■ **INSTRUCTION**:
Return all of the material exactly; no line may be dropped.

▼

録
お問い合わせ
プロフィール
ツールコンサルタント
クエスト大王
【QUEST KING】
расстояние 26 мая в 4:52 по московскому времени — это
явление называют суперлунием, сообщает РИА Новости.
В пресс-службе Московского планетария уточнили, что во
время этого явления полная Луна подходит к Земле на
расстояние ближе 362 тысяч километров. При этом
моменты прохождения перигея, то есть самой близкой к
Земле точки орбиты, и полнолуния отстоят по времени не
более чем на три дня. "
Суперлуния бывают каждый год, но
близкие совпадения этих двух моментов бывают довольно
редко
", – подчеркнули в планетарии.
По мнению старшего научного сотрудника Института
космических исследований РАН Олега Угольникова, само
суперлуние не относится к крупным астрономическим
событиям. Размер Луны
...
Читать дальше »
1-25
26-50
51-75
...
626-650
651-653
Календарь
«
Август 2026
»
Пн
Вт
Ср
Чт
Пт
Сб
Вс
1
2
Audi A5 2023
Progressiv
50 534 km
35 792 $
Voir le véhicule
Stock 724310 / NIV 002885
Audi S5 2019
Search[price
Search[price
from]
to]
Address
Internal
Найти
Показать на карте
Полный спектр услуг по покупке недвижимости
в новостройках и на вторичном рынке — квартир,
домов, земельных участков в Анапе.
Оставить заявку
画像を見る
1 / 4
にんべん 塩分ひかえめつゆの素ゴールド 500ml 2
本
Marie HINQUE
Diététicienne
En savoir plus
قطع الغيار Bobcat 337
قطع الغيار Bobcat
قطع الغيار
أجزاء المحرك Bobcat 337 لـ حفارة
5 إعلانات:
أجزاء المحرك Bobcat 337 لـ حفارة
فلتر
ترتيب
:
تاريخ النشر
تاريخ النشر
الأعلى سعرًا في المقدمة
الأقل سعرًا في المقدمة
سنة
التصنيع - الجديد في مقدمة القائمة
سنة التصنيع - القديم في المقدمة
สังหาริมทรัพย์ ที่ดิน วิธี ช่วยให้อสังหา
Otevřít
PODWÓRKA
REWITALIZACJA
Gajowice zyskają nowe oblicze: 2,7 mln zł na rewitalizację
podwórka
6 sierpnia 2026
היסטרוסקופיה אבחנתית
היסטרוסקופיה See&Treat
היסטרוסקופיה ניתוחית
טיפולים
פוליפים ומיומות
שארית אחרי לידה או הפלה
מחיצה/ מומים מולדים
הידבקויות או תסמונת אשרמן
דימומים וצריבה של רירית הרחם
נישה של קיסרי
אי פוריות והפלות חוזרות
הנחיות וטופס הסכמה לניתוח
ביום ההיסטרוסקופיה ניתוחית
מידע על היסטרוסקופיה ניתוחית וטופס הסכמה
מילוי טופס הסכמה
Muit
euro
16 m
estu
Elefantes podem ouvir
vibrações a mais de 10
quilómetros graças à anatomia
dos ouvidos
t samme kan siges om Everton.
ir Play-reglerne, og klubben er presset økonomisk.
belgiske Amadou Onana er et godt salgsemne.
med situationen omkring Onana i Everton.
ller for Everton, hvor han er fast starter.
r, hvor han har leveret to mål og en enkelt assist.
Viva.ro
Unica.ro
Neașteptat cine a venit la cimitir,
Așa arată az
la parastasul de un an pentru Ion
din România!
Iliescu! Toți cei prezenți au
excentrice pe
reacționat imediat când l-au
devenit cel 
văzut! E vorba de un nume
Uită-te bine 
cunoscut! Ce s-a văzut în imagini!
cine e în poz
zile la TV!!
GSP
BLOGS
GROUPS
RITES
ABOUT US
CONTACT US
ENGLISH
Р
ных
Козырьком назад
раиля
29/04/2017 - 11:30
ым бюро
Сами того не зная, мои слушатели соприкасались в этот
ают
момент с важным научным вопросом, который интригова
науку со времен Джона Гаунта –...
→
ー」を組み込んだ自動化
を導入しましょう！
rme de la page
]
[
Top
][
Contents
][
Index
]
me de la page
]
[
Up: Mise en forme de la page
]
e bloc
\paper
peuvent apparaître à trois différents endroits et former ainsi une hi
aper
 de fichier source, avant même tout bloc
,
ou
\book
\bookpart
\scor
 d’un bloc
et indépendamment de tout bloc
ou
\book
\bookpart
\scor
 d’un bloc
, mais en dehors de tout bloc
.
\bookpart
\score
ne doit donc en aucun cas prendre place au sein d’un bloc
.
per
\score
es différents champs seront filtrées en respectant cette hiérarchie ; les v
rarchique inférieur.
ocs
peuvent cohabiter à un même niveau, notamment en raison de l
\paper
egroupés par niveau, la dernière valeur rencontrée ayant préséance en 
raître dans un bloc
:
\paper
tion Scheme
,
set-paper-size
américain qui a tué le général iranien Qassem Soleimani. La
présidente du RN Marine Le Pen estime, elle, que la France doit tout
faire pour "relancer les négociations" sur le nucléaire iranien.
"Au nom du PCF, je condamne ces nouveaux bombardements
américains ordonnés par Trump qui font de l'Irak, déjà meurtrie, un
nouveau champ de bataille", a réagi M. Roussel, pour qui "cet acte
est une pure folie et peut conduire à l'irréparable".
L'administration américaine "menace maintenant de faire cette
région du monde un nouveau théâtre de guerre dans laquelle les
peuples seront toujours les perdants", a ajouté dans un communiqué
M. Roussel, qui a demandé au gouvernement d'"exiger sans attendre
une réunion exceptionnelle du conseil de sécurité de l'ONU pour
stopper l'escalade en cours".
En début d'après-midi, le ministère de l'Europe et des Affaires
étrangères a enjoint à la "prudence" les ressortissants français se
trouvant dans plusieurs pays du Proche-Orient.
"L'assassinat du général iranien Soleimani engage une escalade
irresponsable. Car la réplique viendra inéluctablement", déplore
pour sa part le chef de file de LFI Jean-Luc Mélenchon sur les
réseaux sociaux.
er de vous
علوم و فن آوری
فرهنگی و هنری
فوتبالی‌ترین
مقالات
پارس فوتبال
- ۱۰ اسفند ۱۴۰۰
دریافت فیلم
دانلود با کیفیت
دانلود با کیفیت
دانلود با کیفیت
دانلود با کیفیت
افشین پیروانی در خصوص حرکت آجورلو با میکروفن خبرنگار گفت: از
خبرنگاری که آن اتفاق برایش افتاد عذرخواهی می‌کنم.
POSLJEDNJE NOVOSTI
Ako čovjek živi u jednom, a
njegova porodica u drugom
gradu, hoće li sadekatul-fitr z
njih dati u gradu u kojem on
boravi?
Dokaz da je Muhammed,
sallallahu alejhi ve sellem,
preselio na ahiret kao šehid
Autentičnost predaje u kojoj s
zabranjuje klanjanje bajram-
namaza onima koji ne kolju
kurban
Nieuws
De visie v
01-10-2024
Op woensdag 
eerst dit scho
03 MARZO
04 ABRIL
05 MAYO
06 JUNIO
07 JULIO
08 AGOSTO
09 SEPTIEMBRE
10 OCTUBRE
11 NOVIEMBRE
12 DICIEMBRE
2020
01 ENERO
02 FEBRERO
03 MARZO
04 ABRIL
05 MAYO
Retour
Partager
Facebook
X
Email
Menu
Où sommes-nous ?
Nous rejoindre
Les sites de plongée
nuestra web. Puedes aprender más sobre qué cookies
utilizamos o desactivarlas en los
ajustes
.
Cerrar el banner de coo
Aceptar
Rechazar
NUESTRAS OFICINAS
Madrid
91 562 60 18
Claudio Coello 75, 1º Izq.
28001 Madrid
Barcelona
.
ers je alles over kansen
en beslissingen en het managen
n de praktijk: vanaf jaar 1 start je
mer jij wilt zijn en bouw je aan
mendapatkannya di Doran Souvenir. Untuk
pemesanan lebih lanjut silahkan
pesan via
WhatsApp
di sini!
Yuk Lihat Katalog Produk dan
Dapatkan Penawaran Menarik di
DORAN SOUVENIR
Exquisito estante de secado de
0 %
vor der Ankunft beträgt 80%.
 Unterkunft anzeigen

▲

■ **SOLUTION FOR THIS TASK**:
録
お問い合わせ
プロフィール
ツールコンサルタント
クエスト大王
【QUEST KING】
расстояние 26 мая в 4:52 по московскому времени — это
явление называют суперлунием, сообщает РИА Новости.
В пресс-службе Московского планетария уточнили, что во
время этого явления полная Луна подходит к Земле на
расстояние ближе 362 тысяч километров. При этом
моменты прохождения перигея, то есть самой близкой к
Земле точки орбиты, и полнолуния отстоят по времени не
более чем на три дня. "
Суперлуния бывают каждый год, но
близкие совпадения этих двух моментов бывают довольно
редко
", – подчеркнули в планетарии.
По мнению старшего научного сотрудника Института
космических исследований РАН Олега Угольникова, само
суперлуние не относится к крупным астрономическим
событиям. Размер Луны
...
Читать дальше »
1-25
26-50
51-75
...
626-650
651-653
Календарь
«
Август 2026
»
Пн
Вт
Ср
Чт
Пт
Сб
Вс
1
2
Audi A5 2023
Progressiv
50 534 km
35 792 $
Voir le véhicule
Stock 724310 / NIV 002885
Audi S5 2019
Search[price
Search[price
from]
to]
Address
Internal
Найти
Показать на карте
Полный спектр услуг по покупке недвижимости
в новостройках и на вторичном рынке — квартир,
домов, земельных участков в Анапе.
Оставить заявку
画像を見る
1 / 4
にんべん 塩分ひかえめつゆの素ゴールド 500ml 2
本
Marie HINQUE
Diététicienne
En savoir plus
قطع الغيار Bobcat 337
قطع الغيار Bobcat
قطع الغيار
أجزاء المحرك Bobcat 337 لـ حفارة
5 إعلانات:
أجزاء المحرك Bobcat 337 لـ حفارة
فلتر
ترتيب
:
تاريخ النشر
تاريخ النشر
الأعلى سعرًا في المقدمة
الأقل سعرًا في المقدمة
سنة
التصنيع - الجديد في مقدمة القائمة
سنة التصنيع - القديم في المقدمة
สังหาริมทรัพย์ ที่ดิน วิธี ช่วยให้อสังหา
Otevřít
PODWÓRKA
REWITALIZACJA
Gajowice zyskają nowe oblicze: 2,7 mln zł na rewitalizację
podwórka
6 sierpnia 2026
היסטרוסקופיה אבחנתית
היסטרוסקופיה See&Treat
היסטרוסקופיה ניתוחית
טיפולים
פוליפים ומיומות
שארית אחרי לידה או הפלה
מחיצה/ מומים מולדים
הידבקויות או תסמונת אשרמן
דימומים וצריבה של רירית הרחם
נישה של קיסרי
אי פוריות והפלות חוזרות
הנחיות וטופס הסכמה לניתוח
ביום ההיסטרוסקופיה ניתוחית
מידע על היסטרוסקופיה ניתוחית וטופס הסכמה
מילוי טופס הסכמה
Muit
euro
16 m
estu
Elefantes podem ouvir
vibrações a mais de 10
quilómetros graças à anatomia
dos ouvidos
t samme kan siges om Everton.
ir Play-reglerne, og klubben er presset økonomisk.
belgiske Amadou Onana er et godt salgsemne.
med situationen omkring Onana i Everton.
ller for Everton, hvor han er fast starter.
r, hvor han har leveret to mål og en enkelt assist.
Viva.ro
Unica.ro
Neașteptat cine a venit la cimitir,
Așa arată az
la parastasul de un an pentru Ion
din România!
Iliescu! Toți cei prezenți au
excentrice pe
reacționat imediat când l-au
devenit cel 
văzut! E vorba de un nume
Uită-te bine 
cunoscut! Ce s-a văzut în imagini!
cine e în poz
zile la TV!!
GSP
BLOGS
GROUPS
RITES
ABOUT US
CONTACT US
ENGLISH
Р
ных
Козырьком назад
раиля
29/04/2017 - 11:30
ым бюро
Сами того не зная, мои слушатели соприкасались в этот
ают
момент с важным научным вопросом, который интригова
науку со времен Джона Гаунта –...
→
ー」を組み込んだ自動化
を導入しましょう！
rme de la page
]
[
Top
][
Contents
][
Index
]
me de la page
]
[
Up: Mise en forme de la page
]
e bloc
\paper
peuvent apparaître à trois différents endroits et former ainsi une hi
aper
 de fichier source, avant même tout bloc
,
ou
\book
\bookpart
\scor
 d’un bloc
et indépendamment de tout bloc
ou
\book
\bookpart
\scor
 d’un bloc
, mais en dehors de tout bloc
.
\bookpart
\score
ne doit donc en aucun cas prendre place au sein d’un bloc
.
per
\score
es différents champs seront filtrées en respectant cette hiérarchie ; les v
rarchique inférieur.
ocs
peuvent cohabiter à un même niveau, notamment en raison de l
\paper
egroupés par niveau, la dernière valeur rencontrée ayant préséance en 
raître dans un bloc
:
\paper
tion Scheme
,
set-paper-size
américain qui a tué le général iranien Qassem Soleimani. La
présidente du RN Marine Le Pen estime, elle, que la France doit tout
faire pour "relancer les négociations" sur le nucléaire iranien.
"Au nom du PCF, je condamne ces nouveaux bombardements
américains ordonnés par Trump qui font de l'Irak, déjà meurtrie, un
nouveau champ de bataille", a réagi M. Roussel, pour qui "cet acte
est une pure folie et peut conduire à l'irréparable".
L'administration américaine "menace maintenant de faire cette
région du monde un nouveau théâtre de guerre dans laquelle les
peuples seront toujours les perdants", a ajouté dans un communiqué
M. Roussel, qui a demandé au gouvernement d'"exiger sans attendre
une réunion exceptionnelle du conseil de sécurité de l'ONU pour
stopper l'escalade en cours".
En début d'après-midi, le ministère de l'Europe et des Affaires
étrangères a enjoint à la "prudence" les ressortissants français se
trouvant dans plusieurs pays du Proche-Orient.
"L'assassinat du général iranien Soleimani engage une escalade
irresponsable. Car la réplique viendra inéluctablement", déplore
pour sa part le chef de file de LFI Jean-Luc Mélenchon sur les
réseaux sociaux.
er de vous
علوم و فن آوری
فرهنگی و هنری
فوتبالی‌ترین
مقالات
پارس فوتبال
- ۱۰ اسفند ۱۴۰۰
دریافت فیلم
دانلود با کیفیت
دانلود با کیفیت
دانلود با کیفیت
دانلود با کیفیت
افشین پیروانی در خصوص حرکت آجورلو با میکروفن خبرنگار گفت: از
خبرنگاری که آن اتفاق برایش افتاد عذرخواهی می‌کنم.
POSLJEDNJE NOVOSTI
Ako čovjek živi u jednom, a
njegova porodica u drugom
gradu, hoće li sadekatul-fitr z
njih dati u gradu u kojem on
boravi?
Dokaz da je Muhammed,
sallallahu alejhi ve sellem,
preselio na ahiret kao šehid
Autentičnost predaje u kojoj s
zabranjuje klanjanje bajram-
namaza onima koji ne kolju
kurban
Nieuws
De visie v
01-10-2024
Op woensdag 
eerst dit scho
03 MARZO
04 ABRIL
05 MAYO
06 JUNIO
07 JULIO
08 AGOSTO
09 SEPTIEMBRE
10 OCTUBRE
11 NOVIEMBRE
12 DICIEMBRE
2020
01 ENERO
02 FEBRERO
03 MARZO
04 ABRIL
05 MAYO
Retour
Partager
Facebook
X
Email
Menu
Où sommes-nous ?
Nous rejoindre
Les sites de plongée
nuestra web. Puedes aprender más sobre qué cookies
utilizamos o desactivarlas en los
ajustes
.
Cerrar el banner de coo
Aceptar
Rechazar
NUESTRAS OFICINAS
Madrid
91 562 60 18
Claudio Coello 75, 1º Izq.
28001 Madrid
Barcelona
.
ers je alles over kansen
en beslissingen en het managen
n de praktijk: vanaf jaar 1 start je
mer jij wilt zijn en bouw je aan
mendapatkannya di Doran Souvenir. Untuk
pemesanan lebih lanjut silahkan
pesan via
WhatsApp
di sini!
Yuk Lihat Katalog Produk dan
Dapatkan Penawaran Menarik di
DORAN SOUVENIR
Exquisito estante de secado de
0 %
vor der Ankunft beträgt 80%.
 Unterkunft anzeigen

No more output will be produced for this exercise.